Heliotropium
Annual or perennial herbs, pubescent or glabrous. Leaves alternate, rarely almost subopposite, sessile or petiolate. Inflorescences terminal or axillary, a simple or branched scorpioid cyme, more or less straight or circinate; bracts absent (in Victoria). Flowers sessile or pedicellate (subsessile in Victoria); sepals 5, partly connate, sometimes elongating with age; corolla regular, 5-lobed, more or less cylindric, with scarcely spreading lobes, white, cream, purple or lilac, usually with a yellow throat; stamens included in corolla-tube, filaments very short, anthers often mucronate or acuminate with the apices free or cohering and forming a cone over the stigma, sometimes projecting from tube; ovary entire, 4-celled, style terminal, usually shorter than anthers; stigma conical. Fruit splitting into 4 mericarps or cohering in pairs, falling at maturity or retained within the sepals; mericarps smooth or rugose, glabrous or pubescent.

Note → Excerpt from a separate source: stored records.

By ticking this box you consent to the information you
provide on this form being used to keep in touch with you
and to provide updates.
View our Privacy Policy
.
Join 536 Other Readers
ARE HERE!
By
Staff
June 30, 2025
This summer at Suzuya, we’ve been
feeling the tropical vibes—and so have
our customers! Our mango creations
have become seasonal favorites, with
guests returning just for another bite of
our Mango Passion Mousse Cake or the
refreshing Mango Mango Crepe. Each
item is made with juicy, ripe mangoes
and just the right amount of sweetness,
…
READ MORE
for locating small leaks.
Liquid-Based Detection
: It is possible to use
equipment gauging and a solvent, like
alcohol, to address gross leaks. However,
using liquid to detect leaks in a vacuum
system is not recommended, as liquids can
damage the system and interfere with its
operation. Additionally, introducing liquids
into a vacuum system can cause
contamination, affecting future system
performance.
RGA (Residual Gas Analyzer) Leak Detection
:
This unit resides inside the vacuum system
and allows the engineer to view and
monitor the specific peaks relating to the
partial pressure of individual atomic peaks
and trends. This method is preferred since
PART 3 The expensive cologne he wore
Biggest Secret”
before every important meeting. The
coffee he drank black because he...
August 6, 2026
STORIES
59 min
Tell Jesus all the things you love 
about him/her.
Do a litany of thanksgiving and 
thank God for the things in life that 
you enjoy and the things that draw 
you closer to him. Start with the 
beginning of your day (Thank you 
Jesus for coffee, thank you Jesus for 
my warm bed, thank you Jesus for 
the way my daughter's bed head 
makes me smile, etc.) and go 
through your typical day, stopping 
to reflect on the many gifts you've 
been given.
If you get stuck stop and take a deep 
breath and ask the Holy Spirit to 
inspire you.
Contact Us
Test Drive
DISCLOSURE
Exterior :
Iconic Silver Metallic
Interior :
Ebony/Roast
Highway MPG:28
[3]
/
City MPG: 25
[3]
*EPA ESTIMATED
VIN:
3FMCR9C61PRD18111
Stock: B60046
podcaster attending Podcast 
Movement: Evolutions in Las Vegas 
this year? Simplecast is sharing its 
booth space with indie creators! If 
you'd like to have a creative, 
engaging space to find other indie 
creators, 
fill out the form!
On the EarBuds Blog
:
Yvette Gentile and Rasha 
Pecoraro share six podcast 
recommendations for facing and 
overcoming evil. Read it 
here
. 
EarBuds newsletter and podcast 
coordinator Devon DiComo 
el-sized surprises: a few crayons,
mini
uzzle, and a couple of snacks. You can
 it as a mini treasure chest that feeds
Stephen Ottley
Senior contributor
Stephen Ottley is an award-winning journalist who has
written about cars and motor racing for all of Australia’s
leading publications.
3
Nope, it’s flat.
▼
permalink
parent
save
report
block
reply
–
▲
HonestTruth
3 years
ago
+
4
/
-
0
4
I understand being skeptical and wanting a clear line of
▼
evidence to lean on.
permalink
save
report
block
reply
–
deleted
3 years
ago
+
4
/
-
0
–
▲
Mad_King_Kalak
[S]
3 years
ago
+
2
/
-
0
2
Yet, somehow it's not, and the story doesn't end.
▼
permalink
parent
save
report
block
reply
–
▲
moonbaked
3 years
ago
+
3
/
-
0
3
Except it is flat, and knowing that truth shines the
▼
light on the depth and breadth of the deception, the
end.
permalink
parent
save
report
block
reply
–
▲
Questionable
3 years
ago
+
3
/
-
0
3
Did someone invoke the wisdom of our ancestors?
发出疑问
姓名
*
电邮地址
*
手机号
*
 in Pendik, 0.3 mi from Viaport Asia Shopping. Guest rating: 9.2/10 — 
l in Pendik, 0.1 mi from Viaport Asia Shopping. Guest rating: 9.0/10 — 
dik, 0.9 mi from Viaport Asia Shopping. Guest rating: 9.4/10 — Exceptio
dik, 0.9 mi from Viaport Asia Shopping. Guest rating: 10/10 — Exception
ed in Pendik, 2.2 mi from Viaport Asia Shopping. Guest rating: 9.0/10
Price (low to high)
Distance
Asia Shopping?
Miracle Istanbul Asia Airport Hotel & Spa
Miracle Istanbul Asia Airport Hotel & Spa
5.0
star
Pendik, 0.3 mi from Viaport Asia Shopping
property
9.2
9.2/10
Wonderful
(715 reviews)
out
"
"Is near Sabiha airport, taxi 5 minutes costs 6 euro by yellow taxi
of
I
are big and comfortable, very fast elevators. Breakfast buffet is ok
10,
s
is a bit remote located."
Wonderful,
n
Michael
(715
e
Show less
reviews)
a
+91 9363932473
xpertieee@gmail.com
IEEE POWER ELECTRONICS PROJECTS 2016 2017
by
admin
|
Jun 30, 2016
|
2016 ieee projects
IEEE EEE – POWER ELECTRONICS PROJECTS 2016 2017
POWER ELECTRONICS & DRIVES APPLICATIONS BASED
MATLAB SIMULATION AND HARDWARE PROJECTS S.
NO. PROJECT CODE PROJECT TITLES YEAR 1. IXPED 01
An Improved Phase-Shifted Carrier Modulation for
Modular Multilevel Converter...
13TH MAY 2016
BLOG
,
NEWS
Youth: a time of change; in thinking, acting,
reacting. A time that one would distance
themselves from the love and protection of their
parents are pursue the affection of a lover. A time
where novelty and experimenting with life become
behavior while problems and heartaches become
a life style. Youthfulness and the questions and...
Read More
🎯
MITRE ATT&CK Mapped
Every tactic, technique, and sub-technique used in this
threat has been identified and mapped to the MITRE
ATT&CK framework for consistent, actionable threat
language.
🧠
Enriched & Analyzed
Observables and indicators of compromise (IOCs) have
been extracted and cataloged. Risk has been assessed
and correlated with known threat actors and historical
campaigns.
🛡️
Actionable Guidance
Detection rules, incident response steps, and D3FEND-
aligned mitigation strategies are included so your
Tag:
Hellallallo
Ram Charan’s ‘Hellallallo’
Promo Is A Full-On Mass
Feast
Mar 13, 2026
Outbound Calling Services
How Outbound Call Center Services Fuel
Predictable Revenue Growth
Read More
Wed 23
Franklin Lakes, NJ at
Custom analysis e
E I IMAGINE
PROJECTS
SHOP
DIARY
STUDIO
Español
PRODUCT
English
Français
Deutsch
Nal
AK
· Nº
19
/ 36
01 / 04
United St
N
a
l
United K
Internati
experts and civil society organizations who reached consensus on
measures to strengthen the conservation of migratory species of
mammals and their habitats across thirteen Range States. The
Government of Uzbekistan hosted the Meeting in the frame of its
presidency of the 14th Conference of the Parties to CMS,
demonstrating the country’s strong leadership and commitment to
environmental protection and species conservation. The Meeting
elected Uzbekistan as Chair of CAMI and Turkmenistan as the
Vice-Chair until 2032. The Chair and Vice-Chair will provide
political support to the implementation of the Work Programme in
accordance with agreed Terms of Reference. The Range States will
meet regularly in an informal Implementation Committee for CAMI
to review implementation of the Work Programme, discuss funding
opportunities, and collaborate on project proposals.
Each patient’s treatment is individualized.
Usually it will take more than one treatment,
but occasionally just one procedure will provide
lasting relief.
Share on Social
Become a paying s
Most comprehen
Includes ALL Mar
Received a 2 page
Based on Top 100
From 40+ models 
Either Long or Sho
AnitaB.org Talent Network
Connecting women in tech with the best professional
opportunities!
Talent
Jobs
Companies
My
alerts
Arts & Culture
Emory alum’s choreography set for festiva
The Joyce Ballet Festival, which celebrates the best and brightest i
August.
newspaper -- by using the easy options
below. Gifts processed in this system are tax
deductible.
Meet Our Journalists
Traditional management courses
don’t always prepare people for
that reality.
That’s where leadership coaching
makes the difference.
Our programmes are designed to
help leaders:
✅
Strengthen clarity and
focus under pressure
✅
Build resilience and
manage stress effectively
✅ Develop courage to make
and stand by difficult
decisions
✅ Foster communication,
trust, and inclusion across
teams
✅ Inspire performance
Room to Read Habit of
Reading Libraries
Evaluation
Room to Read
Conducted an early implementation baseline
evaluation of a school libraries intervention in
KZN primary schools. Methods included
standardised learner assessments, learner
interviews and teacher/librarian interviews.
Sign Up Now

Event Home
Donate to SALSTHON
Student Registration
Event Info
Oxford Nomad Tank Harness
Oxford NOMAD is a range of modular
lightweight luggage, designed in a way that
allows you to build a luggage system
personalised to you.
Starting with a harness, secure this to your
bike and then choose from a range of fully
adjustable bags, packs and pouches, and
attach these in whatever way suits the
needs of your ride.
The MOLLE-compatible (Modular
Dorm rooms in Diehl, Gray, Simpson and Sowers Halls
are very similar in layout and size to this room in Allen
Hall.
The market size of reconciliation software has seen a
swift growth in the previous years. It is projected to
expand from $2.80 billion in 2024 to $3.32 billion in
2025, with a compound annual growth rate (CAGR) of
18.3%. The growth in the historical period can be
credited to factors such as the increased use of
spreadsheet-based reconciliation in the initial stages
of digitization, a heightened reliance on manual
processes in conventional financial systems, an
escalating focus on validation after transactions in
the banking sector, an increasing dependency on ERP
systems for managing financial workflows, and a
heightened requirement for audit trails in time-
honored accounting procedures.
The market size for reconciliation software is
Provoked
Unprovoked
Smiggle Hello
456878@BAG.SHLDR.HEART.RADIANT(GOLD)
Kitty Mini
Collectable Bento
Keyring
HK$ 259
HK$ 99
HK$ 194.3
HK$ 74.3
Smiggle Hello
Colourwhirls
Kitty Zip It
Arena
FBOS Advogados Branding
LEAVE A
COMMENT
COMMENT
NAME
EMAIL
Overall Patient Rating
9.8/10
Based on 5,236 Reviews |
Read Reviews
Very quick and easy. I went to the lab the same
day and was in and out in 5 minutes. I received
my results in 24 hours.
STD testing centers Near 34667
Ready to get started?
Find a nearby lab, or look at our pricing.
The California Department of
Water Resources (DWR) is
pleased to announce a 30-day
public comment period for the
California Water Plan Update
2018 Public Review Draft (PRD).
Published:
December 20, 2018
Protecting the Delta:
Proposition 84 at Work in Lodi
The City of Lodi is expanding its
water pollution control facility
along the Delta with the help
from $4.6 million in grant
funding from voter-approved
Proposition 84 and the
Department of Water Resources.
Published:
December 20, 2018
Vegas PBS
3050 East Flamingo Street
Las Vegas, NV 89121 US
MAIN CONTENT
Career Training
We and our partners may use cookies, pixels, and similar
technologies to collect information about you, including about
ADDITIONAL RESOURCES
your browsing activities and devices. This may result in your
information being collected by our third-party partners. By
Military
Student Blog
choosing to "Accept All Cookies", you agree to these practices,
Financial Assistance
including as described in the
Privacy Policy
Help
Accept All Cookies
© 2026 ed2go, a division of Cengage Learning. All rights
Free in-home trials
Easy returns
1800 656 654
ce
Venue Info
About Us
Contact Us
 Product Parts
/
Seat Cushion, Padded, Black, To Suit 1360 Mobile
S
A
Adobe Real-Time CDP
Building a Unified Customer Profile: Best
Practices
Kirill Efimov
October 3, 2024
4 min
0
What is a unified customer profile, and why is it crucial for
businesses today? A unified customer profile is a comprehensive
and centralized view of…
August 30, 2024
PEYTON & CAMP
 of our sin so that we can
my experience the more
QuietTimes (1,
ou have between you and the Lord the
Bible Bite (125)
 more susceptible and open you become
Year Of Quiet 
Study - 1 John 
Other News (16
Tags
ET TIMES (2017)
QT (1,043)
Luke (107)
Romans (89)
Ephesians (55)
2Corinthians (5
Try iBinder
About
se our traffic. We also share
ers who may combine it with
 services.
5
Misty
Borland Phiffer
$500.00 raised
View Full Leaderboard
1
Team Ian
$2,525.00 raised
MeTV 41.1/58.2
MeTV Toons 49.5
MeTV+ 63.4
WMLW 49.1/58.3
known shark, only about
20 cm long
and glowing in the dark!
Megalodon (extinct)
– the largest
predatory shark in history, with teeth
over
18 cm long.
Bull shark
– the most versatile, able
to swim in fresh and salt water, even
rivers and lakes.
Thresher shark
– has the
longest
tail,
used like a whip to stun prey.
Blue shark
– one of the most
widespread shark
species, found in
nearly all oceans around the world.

About 300 species, widespread from tropical to temperate zones; about 90 species in Australia (3 naturalized).
Increasingly now recognised in the separate family Heliotropiaceae.
Jeanes, J.A. (1999). Boraginaceae. In: Walsh, N.G.; Entwisle, T.J., Flora of Victoria Vol. 4, Cornaceae to Asteraceae, pp. 387–411. Inkata Press, Melbourne.